I am developping a python program that uses selenium (webdriver python bindings) and PhantomJS (headless WebKit scriptable with a JavaScript API) to load and interact with websites.
When I use this program on a local ubuntu computer/network it loads the websites correctly ; I can dump all their the HTML :
print webdriver.page_source
When I run it on the server, this line only prints
<html><head></head><body></body></html>
It looks like the server answered the request with an empty HTML page.
This issue happens on 2 websites, but the program works correctly for the third website. This makes me think that it is a networking issue more than a programming issue (?). The server is provided by a vps provider.

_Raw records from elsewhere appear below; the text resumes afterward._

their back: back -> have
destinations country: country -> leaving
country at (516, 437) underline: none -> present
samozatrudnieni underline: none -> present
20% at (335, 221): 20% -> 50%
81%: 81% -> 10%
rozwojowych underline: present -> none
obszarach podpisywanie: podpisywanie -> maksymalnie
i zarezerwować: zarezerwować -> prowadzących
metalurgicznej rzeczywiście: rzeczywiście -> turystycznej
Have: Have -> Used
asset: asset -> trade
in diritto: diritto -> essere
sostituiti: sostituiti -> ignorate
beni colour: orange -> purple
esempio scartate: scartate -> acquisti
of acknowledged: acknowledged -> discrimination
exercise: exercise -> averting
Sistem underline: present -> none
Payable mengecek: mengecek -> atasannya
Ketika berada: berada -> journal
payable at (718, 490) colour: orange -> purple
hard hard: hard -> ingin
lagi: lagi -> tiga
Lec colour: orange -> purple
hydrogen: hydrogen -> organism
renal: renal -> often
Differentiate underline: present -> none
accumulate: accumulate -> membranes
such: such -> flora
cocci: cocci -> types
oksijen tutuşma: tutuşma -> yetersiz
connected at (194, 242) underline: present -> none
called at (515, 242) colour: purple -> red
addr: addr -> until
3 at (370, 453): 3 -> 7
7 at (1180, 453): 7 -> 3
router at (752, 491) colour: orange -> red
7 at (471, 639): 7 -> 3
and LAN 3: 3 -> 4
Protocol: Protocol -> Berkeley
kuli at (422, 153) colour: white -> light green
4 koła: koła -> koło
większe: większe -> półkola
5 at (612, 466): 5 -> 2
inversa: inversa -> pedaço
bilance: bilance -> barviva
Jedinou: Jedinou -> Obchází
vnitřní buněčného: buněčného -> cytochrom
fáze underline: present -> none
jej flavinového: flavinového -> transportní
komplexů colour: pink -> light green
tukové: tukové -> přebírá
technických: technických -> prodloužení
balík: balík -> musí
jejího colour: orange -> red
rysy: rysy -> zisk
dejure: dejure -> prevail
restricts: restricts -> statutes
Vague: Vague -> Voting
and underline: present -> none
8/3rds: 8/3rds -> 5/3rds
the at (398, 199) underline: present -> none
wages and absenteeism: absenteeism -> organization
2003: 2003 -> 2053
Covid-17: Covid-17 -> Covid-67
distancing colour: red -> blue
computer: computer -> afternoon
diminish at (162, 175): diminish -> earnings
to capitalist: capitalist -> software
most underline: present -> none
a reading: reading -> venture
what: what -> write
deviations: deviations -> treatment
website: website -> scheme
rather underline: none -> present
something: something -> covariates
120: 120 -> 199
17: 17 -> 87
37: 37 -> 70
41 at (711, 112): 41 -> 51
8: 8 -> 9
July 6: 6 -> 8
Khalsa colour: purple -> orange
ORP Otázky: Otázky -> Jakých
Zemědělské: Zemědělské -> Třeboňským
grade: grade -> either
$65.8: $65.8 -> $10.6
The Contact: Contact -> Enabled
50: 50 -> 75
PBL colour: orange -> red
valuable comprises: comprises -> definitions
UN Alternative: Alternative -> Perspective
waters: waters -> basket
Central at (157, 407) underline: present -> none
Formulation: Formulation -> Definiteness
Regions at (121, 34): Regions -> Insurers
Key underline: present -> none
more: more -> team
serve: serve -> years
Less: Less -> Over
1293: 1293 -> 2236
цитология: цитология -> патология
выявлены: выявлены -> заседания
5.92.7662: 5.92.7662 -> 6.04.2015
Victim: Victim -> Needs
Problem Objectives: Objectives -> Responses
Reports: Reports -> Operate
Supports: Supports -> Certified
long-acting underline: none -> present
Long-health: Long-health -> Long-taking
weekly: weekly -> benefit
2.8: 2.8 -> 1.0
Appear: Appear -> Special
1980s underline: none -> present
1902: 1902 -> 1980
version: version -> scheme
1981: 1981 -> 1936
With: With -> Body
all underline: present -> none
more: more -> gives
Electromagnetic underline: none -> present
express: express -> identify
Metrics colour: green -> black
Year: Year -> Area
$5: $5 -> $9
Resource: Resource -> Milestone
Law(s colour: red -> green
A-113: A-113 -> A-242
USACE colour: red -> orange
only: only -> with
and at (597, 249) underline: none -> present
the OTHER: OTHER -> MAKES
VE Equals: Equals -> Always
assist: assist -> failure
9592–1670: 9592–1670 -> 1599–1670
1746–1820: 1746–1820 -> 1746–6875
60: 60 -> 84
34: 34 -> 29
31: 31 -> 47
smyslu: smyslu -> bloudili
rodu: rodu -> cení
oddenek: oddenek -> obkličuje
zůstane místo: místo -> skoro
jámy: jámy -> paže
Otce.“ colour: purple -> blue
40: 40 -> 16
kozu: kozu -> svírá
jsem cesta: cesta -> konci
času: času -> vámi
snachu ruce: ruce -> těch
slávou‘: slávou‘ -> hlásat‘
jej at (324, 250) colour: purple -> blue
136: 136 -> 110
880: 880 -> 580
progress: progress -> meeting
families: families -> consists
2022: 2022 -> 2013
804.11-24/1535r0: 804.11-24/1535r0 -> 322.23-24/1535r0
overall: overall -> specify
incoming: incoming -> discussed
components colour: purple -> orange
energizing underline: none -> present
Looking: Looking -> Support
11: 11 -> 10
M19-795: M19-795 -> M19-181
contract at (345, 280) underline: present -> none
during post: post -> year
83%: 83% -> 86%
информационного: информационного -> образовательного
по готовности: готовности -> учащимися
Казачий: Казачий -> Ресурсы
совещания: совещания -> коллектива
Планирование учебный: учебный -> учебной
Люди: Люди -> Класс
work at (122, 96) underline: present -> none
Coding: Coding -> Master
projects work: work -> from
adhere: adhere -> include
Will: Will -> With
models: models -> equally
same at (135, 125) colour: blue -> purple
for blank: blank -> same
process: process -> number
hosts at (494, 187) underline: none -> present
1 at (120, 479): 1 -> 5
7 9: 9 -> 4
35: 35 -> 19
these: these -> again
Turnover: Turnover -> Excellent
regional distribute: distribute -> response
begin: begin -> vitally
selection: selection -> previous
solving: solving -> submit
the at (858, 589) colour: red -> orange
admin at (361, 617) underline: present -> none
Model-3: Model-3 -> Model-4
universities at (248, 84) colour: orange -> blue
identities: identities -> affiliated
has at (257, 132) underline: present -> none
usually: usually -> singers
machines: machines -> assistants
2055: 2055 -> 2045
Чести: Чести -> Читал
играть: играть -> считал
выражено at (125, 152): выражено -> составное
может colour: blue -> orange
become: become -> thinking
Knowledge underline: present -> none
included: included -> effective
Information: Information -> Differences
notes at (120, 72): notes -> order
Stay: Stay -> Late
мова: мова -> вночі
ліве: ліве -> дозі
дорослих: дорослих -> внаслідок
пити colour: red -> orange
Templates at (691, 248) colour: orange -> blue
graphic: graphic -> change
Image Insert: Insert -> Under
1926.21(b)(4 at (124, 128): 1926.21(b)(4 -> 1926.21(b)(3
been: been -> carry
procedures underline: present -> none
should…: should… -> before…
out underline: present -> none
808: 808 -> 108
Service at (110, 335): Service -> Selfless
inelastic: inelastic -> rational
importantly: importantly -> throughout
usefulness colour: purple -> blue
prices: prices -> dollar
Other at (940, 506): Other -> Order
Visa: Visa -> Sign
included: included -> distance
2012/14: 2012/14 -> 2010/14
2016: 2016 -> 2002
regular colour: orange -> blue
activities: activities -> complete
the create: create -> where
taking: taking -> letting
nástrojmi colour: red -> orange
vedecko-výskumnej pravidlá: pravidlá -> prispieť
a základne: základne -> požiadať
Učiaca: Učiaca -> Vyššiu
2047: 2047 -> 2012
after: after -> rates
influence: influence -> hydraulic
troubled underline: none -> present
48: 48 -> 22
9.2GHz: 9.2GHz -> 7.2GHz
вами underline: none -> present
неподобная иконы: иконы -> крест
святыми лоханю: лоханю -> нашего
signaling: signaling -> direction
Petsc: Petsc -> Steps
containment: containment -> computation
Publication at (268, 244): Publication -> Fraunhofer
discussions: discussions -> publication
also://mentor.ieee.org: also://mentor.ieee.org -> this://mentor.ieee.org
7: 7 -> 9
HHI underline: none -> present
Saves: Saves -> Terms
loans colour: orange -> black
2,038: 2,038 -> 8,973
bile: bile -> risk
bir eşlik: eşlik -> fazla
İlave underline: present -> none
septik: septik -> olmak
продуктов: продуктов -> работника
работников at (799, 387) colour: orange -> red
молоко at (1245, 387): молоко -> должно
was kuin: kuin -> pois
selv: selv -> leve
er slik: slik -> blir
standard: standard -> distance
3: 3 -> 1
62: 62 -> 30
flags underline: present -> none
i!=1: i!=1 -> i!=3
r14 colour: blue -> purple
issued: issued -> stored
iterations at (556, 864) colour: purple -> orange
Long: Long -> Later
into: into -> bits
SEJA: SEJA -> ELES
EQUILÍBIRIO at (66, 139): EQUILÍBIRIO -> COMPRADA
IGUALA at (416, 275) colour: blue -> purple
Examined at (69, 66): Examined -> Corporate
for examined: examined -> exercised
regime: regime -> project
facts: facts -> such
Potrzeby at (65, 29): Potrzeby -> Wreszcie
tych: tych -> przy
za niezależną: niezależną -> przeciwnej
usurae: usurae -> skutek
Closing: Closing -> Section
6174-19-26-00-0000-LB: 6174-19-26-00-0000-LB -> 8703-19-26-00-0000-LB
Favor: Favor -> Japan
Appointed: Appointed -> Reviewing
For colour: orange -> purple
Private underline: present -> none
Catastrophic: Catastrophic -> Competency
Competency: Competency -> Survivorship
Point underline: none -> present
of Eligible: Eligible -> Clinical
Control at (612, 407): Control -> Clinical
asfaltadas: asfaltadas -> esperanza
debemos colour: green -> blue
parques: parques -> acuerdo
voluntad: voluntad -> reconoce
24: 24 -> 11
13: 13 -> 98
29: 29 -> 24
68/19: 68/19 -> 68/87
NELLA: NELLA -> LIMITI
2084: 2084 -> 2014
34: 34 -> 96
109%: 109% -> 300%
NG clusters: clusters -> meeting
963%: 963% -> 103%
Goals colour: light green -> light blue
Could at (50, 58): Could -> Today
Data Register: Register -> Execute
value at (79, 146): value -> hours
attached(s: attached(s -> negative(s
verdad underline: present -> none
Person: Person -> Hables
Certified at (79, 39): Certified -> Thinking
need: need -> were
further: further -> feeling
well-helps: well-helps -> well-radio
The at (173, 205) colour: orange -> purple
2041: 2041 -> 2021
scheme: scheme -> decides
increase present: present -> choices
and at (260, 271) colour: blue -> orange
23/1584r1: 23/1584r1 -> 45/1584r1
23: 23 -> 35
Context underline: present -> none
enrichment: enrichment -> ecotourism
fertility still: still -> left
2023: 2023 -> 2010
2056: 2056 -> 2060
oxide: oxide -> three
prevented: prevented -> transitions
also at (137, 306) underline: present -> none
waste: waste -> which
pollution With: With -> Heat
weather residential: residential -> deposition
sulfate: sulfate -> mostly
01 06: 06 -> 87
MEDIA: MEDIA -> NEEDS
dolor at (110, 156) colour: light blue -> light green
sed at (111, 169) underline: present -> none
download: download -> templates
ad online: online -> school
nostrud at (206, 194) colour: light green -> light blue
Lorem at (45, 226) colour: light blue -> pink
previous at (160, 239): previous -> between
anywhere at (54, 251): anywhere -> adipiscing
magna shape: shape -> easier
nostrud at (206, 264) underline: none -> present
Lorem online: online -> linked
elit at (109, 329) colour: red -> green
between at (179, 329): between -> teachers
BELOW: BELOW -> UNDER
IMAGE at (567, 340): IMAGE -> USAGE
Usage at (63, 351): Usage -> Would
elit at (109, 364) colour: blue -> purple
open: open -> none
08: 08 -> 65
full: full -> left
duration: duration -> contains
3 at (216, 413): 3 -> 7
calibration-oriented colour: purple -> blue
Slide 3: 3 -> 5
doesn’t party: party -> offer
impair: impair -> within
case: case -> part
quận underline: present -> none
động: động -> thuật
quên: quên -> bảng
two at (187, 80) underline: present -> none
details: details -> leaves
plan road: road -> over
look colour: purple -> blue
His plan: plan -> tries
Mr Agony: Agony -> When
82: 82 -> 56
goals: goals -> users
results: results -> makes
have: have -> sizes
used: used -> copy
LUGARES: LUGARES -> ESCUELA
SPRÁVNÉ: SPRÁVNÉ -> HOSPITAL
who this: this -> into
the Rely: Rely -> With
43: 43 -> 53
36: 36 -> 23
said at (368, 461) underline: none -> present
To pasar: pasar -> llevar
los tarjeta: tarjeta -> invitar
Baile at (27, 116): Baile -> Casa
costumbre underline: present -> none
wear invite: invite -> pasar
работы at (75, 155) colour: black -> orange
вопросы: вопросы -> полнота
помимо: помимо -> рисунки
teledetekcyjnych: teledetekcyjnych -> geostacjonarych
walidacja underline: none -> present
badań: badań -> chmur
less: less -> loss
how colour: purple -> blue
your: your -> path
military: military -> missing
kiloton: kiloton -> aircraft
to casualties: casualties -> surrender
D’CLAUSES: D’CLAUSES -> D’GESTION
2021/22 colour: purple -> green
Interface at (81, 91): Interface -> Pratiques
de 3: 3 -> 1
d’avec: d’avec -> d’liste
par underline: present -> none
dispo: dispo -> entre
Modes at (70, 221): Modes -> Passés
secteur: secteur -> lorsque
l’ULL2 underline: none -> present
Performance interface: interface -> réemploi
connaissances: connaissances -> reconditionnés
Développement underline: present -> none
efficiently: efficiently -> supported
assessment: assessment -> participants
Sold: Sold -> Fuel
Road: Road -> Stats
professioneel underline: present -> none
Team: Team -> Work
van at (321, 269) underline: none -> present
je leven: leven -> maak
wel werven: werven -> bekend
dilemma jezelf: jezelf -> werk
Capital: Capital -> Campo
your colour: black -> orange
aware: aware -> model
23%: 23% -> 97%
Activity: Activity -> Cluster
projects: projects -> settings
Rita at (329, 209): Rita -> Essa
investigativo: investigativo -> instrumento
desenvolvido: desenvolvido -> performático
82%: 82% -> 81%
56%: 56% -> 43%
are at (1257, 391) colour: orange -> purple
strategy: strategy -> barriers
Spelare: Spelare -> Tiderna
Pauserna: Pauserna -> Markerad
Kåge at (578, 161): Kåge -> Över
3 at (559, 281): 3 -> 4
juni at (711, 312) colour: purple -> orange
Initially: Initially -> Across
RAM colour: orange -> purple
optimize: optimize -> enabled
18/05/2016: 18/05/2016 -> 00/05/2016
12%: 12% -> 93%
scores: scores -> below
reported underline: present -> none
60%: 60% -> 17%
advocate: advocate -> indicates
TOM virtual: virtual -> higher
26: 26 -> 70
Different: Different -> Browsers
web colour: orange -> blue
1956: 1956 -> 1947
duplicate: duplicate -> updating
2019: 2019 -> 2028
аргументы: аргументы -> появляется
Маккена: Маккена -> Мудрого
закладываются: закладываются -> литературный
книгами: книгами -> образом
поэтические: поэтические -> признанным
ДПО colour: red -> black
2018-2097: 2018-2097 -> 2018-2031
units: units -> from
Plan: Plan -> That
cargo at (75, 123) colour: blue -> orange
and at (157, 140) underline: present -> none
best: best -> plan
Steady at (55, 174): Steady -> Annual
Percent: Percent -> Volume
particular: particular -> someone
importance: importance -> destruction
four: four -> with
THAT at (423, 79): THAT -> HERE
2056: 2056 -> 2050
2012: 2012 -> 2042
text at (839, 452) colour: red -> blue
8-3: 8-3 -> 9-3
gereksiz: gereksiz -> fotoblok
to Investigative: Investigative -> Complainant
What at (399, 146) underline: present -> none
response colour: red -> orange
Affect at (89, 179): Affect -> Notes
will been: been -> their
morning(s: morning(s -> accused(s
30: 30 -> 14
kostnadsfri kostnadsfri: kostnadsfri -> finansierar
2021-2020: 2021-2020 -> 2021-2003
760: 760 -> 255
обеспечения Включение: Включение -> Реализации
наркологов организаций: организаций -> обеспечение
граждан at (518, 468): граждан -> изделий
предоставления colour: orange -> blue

From the server, I can ping the server of one of the website that answers empty HTML which makes me think that I am not ip blacklisted or banned.
Here is netstat -tulpen output (ran on server) :
tcp 0 0 0.0.0.0:41207 0.0.0.0:* LISTEN 0 267296 22458/phantomjs
tcp 0 0 0.0.0.0:38457 0.0.0.0:* LISTEN 0 267294 22463/phantomjs
tcp 0 0 0.0.0.0:33667 0.0.0.0:* LISTEN 0 267295 22461/phantomjs
I don't know how to debug this / understand what is happening.
Update : After some testing, I made a JS script that directly uses PhantomJS to dump the HTML content of a page and log errors.
It gives
FAIL to load the address Error creating SSL context (error:140A90C4:SSL routines:func(169):reason(196))
So it could be related to PhantomJS or something that blocks it.